━━━━━ EXTRAIT ━━━━━

Journal d'investigation en ligne et d'information‑hacking
Édito
par Yovan Menkevick

Marisol, devine qui vient faire le djihad ce soir ?

En France, en 2014, l'information va vite. Très vite. L'info en continu permet presque de mater en "direct live" les morts ou les blessés de n'importe quel fait divers. Enfin, au moins les flaques de sang qui subsistent après le drame. Tout ça sans même avoir à bouger de son canapé (qui commence à être bien défoncé par les heures passées à subir de façon consentie le lavage de cerveau national).

En France, en 2014, l'information va vite. Très vite. L'info en continu permet presque de mater en "direct live" les morts ou les blessés de n'importe quel fait divers. Enfin, au moins les flaques de sang qui subsistent après le drame. Tout ça sans même avoir à bouger de son canapé (qui commence à être bien défoncé par les heures passées à subir de façon consentie le lavage de cerveau national). C'est chouette d'être au courant d'un peu tout, avec ces chaînes d'info continue : surtout pour suivre les faits divers les plus anxiogènes, avec plein de morceaux d'infos non-vérifiées dedans. Des types qui foncent dans la foule en hurlant Allahou Akbar, un drapeau de l'Etat islamique accroché à l'intérieur du véhicule, par exemple. Ah non, en fait il gueulait, mais on ne sait pas vraiment quoi. Le drapeau ? Oui, enfin, certains pensent que, non, en fait il n'y en avait pas, mais attendez…on me dit dans l'oreillette, qu'un autre terroriste a foncé dans la foule à Nantes cette fois-ci… Oui, ok,  n'y avait pas de drapeau dans le véhicule à Dijon, et le type était en pleine décompensation psy, parce qu'en fait il fait des séjours en psychiatrie depuis des années, et… attendez, le type de Nantes aussi était un cas psychiatrique…mais bon, allez coco, l'info n'attend pas.

━━━━━

EXERCICES PROPOSÉS
• 1. Dans l'édito sur l'info en continu, dans quelle ville se trouvait le véhicule où il n'y avait finalement pas de drapeau ?
• 2. Poursuivez l'édito sur l'info en continu après sa dernière phrase.

━━━━━ ENTRÉES FOURNIES ━━━━━

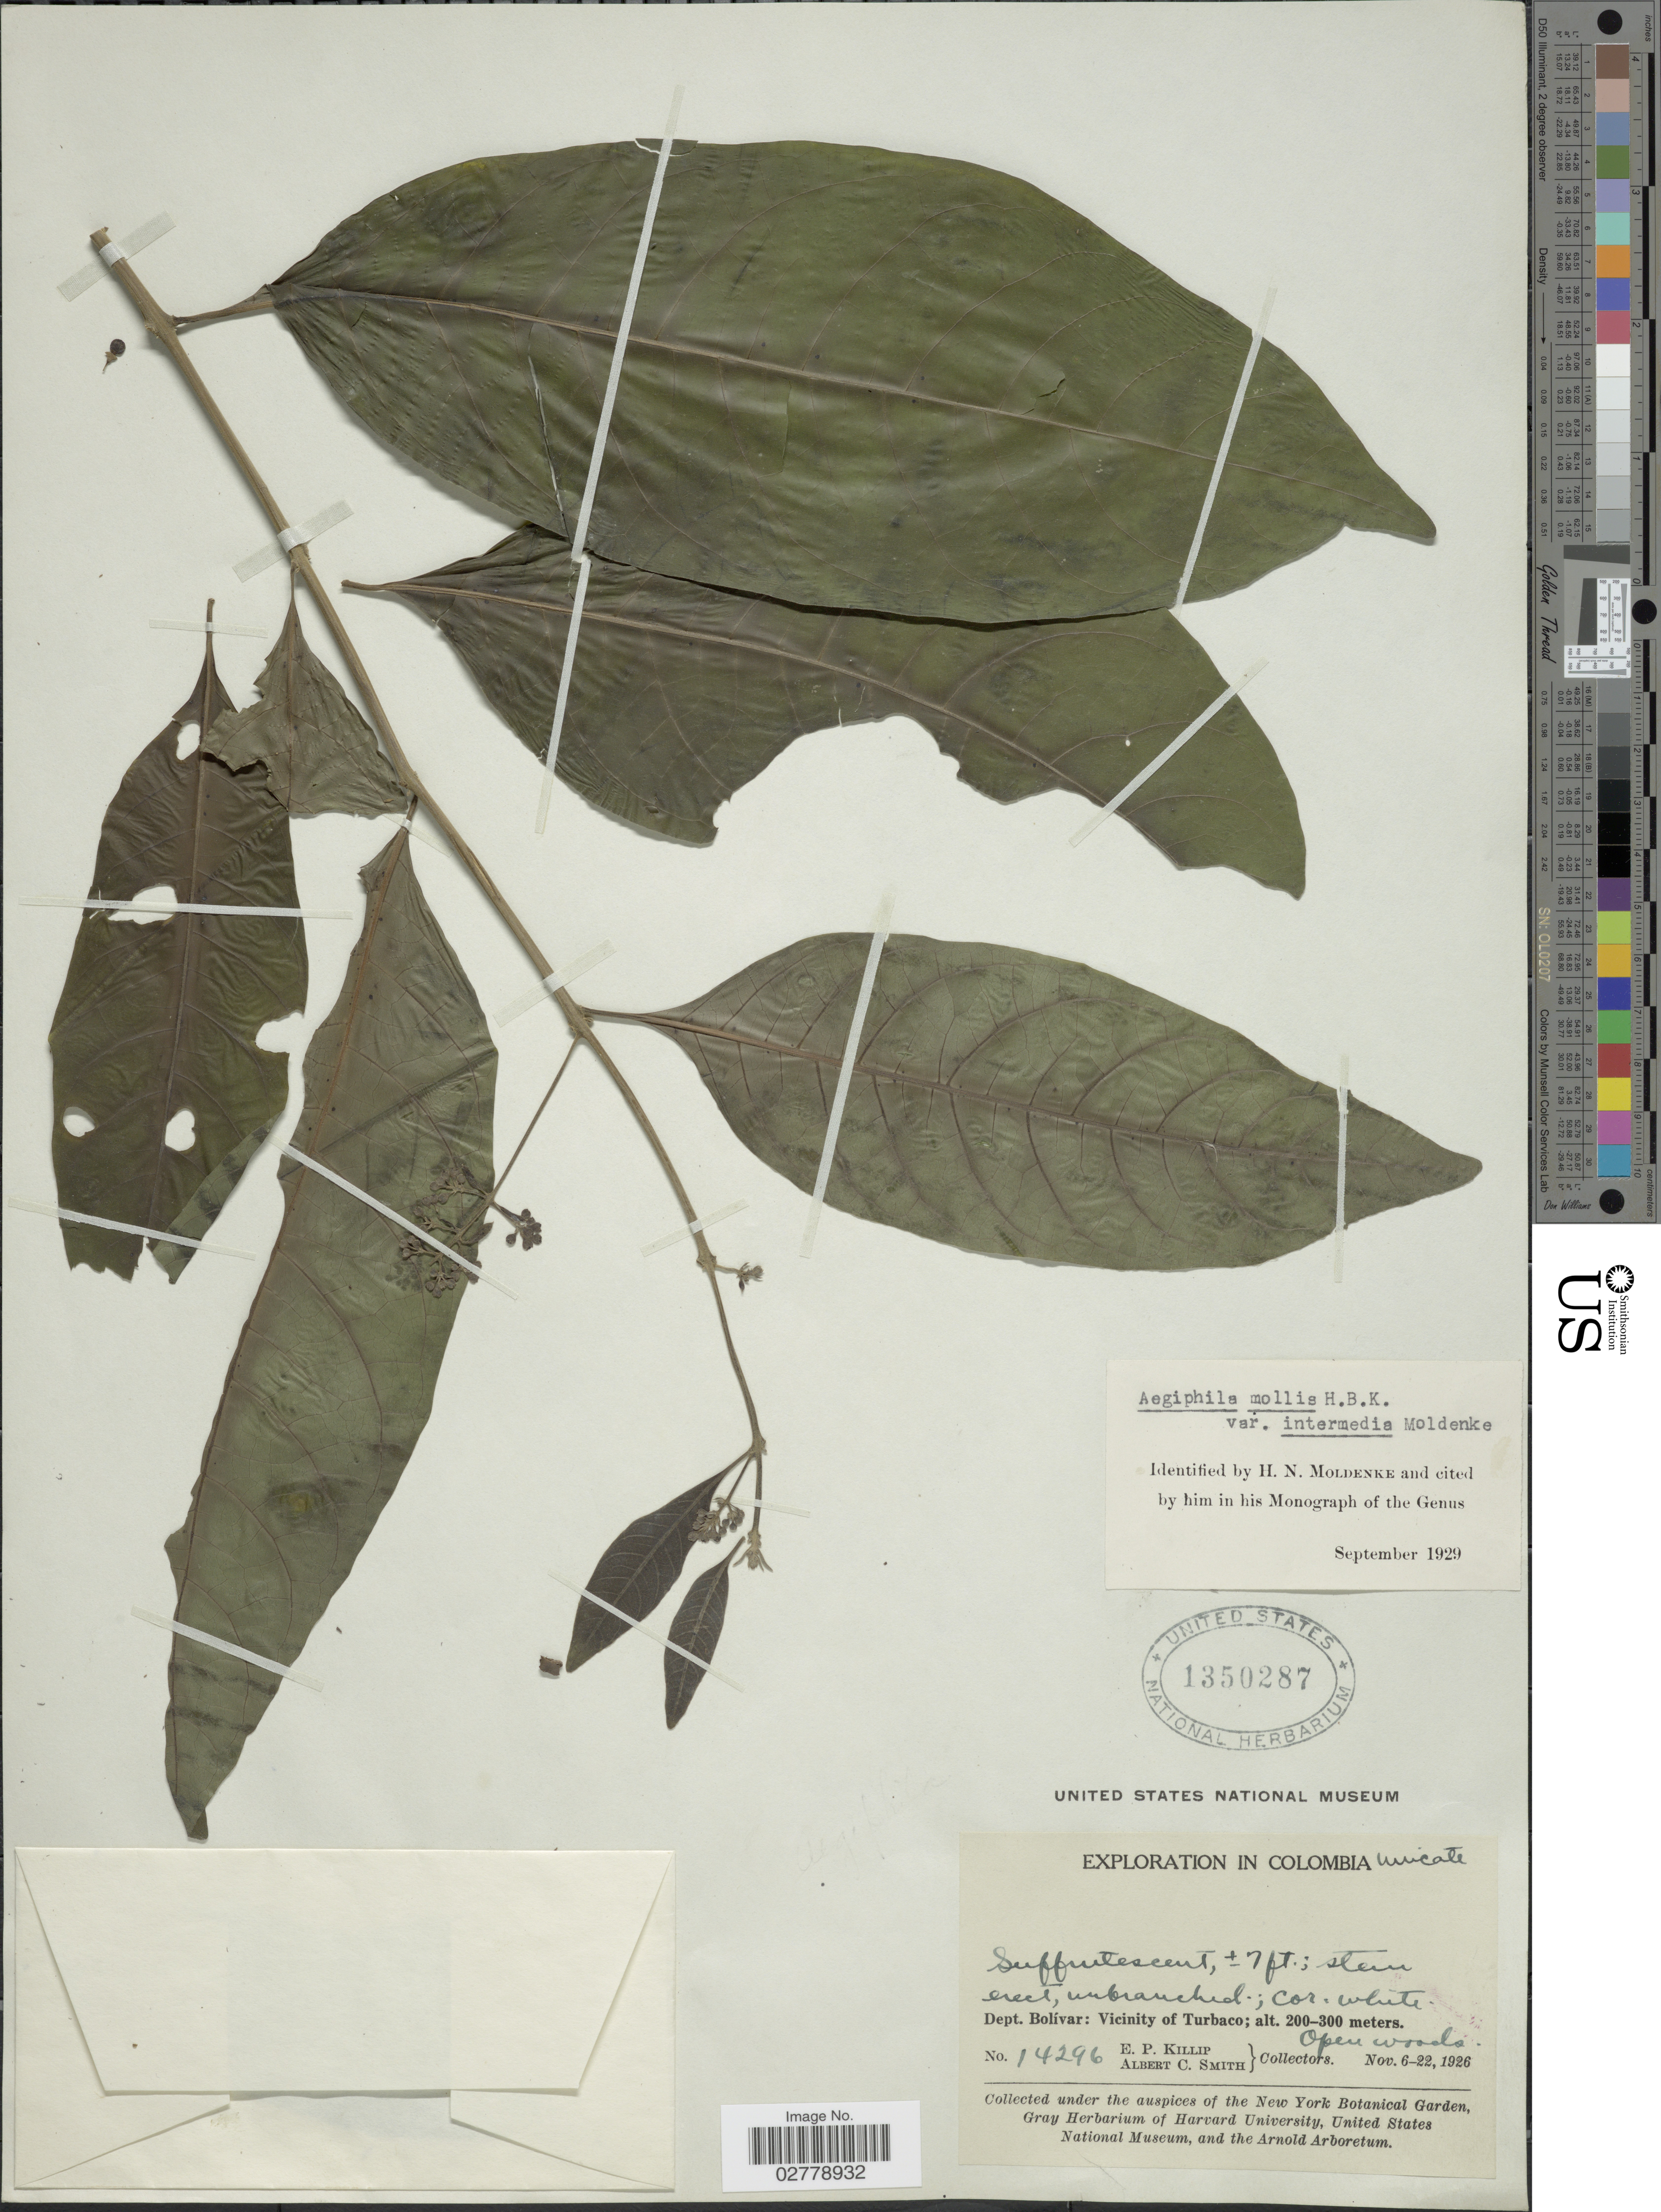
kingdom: Plantae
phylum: Tracheophyta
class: Magnoliopsida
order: Lamiales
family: Lamiaceae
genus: Aegiphila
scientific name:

━━━━━

RÉPONSES DANS L'ORDRE
• 1. À Dijon.

• 2.
Le saviez-vous ?

Pendant que super Manuel fait jouer ses mâchoires dans les médias frrrrrrançais, et est rapidement obligé de se reprendre sur le "conducteur fou" de Dijon qui n'est pas un djihadiste, mais que "quand même on n'a jamais été autant en danger avec le terrorisme en France", il y a des milliers de personnes — plus de 70 000 en 2010 pour être précis — qui sont internées en psychiatrie chaque année. Dans leur grande majorité, ce n'est pas pour une dépression qu'elles sont internées, les personnes, bien qu'il y en ait aussi pour ça, mais très souvent pour des pathologies de type "psychose". Bouffées délirantes, bipolarité (anciennement maniaco-dépression), schizophrénie…… Et que fait-on de ces personnes fragiles, affectées, malades, qui subissent des affres psychiques insupportables et qui ont grandement besoin d'aide ? On les bourre de cachets, on les attache dans des chambres d'isolement, on les laisse errer dans des couloirs. Et dès qu'on estime qu'elles sont "calmes", on les fout dehors, parce qu'il faut en prendre d'autres et que les places sont limitées. Les personnels soignants des HP français qui participent à ce non-soin n'ont pas franchement le choix, ne leur jetons pas la pierre — et la boucle est bouclée. Un chouette système de "santé mentale", non ? La France est restée au niveau de Vol au dessus d'un nid de coucou, sans que quiconque (ou presque) ne s'en préoccupe, et tout va bien ? Mais quel est donc le rapport avec notre terrorisme djihadiste, me direz-vous ? Il est hautement relié. Suivez le guide.

Le wahhabite est-il plus taré que le Témoin de Jéhova ?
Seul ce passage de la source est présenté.